WORK INSTRUCTION :: Set down exactly the lines from the first line of the records through the line that contains "if(write == 1) begin", and leave every picture out.

== DATA SUPPLIED ==

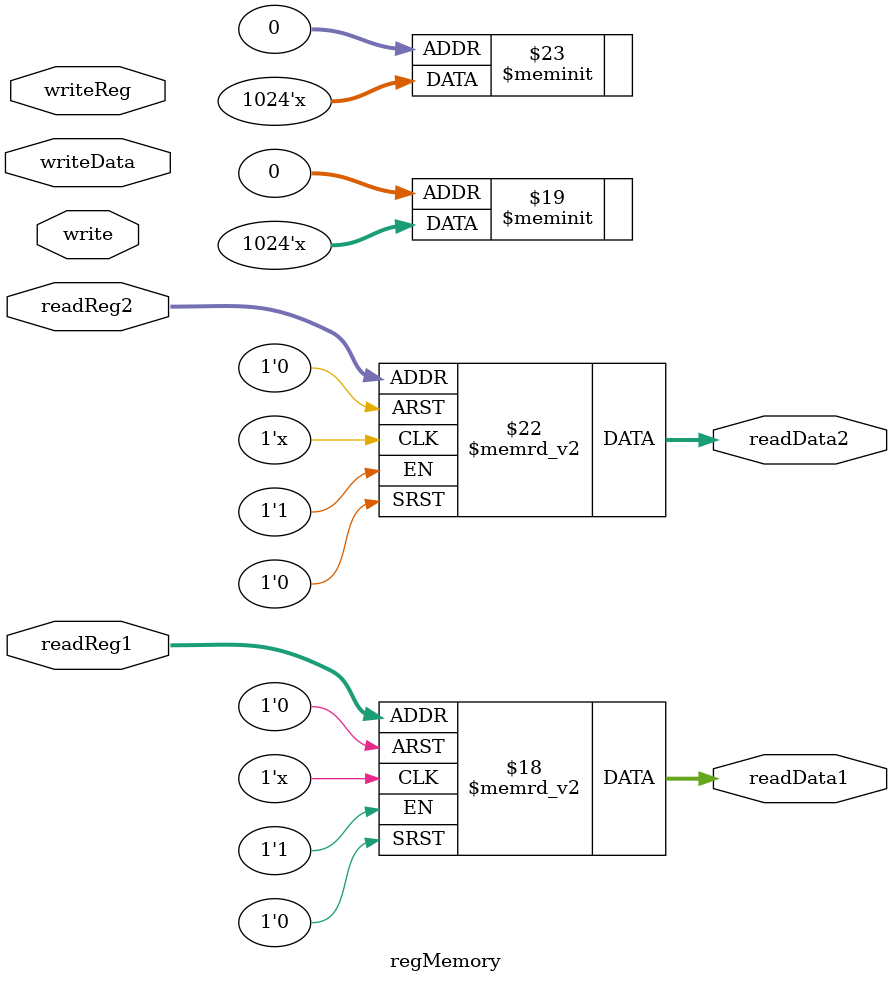
<source format=v>
module regMemory(input [4:0] readReg1,readReg2,writeReg,
	input [31:0] writeData,
	input write,
	output reg [31:0] readData1,readData2
);

	// Declare rMem file 32 register 32 bit 
	reg [31:0] rMem [0:31];
	
	//verilen registerların içeriğini outpulara yaz
	always @(readReg1 or readReg2 or writeReg or writeData or write)
	begin
		readData1 <= rMem[readReg1];
		readData2 <= rMem[readReg2];
		
		if(write == 1) begin
			rMem[writeReg] <= writeData;	
		end		
	end	
endmodule 
</source>
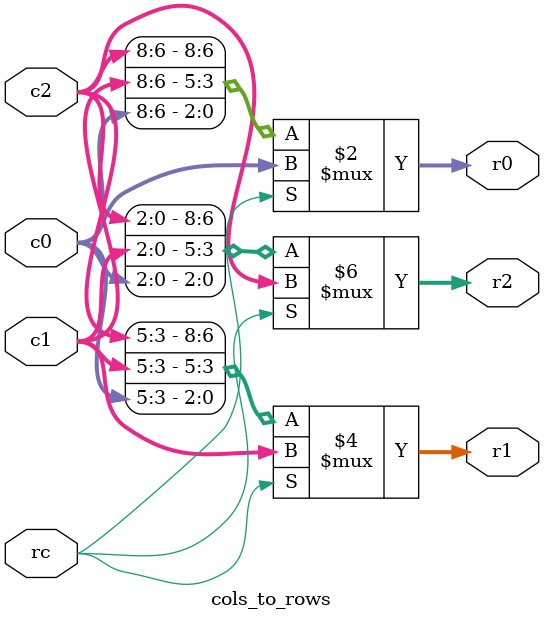
<source format=v>
module extract (input rc, input [26:0] grid, output reg [8:0] t0, output reg [8:0] t1, output reg [8:0] t2);
    always @(*) begin
        if (rc) begin
            t0 = grid[8:0];
            t1 = grid[17:9];
            t2 = grid[26:18];
        end
        else begin
            t0 = {grid[0*9+0*3 +: 3], grid[1*9+0*3 +: 3], grid[2*9+0*3 +: 3]};
            t1 = {grid[0*9+1*3 +: 3], grid[1*9+1*3 +: 3], grid[2*9+1*3 +: 3]};
            t2 = {grid[0*9+2*3 +: 3], grid[1*9+2*3 +: 3], grid[2*9+2*3 +: 3]};
        end
    end
endmodule

module cols_to_rows (input rc, input [8:0] c0, input [8:0] c1, input [8:0] c2, output wire [8:0] r0, output wire [8:0] r1, output wire [8:0] r2);
    
    assign r0 = (~rc) ? {c2[3*2 +: 3], c1[3*2 +: 3], c0[3*2 +: 3]} : c0;
    assign r1 = (~rc) ? {c2[3*1 +: 3], c1[3*1 +: 3], c0[3*1 +: 3]} : c1;
    assign r2 = (~rc) ? {c2[3*0 +: 3], c1[3*0 +: 3], c0[3*0 +: 3]} : c2;
    
endmodule
</source>
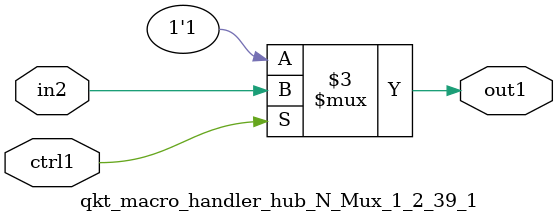
<source format=v>

`timescale 1ps / 1ps


module qkt_macro_handler_hub_N_Mux_1_2_39_1( in2, ctrl1, out1 );

    input in2;
    input ctrl1;
    output out1;
    reg out1;

    
    // rtl_process:qkt_macro_handler_hub_N_Mux_1_2_39_1/qkt_macro_handler_hub_N_Mux_1_2_39_1_thread_1
    always @*
      begin : qkt_macro_handler_hub_N_Mux_1_2_39_1_thread_1
        case (ctrl1) 
          1'b1: 
            begin
              out1 = in2;
            end
          default: 
            begin
              out1 = 1'b1;
            end
        endcase
      end

endmodule



</source>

===

OUTPUT OF THE TASK ::
<source format=v>
module regMemory(input [4:0] readReg1,readReg2,writeReg,
	input [31:0] writeData,
	input write,
	output reg [31:0] readData1,readData2
);

	// Declare rMem file 32 register 32 bit 
	reg [31:0] rMem [0:31];
	
	//verilen registerların içeriğini outpulara yaz
	always @(readReg1 or readReg2 or writeReg or writeData or write)
	begin
		readData1 <= rMem[readReg1];
		readData2 <= rMem[readReg2];
		
		if(write == 1) begin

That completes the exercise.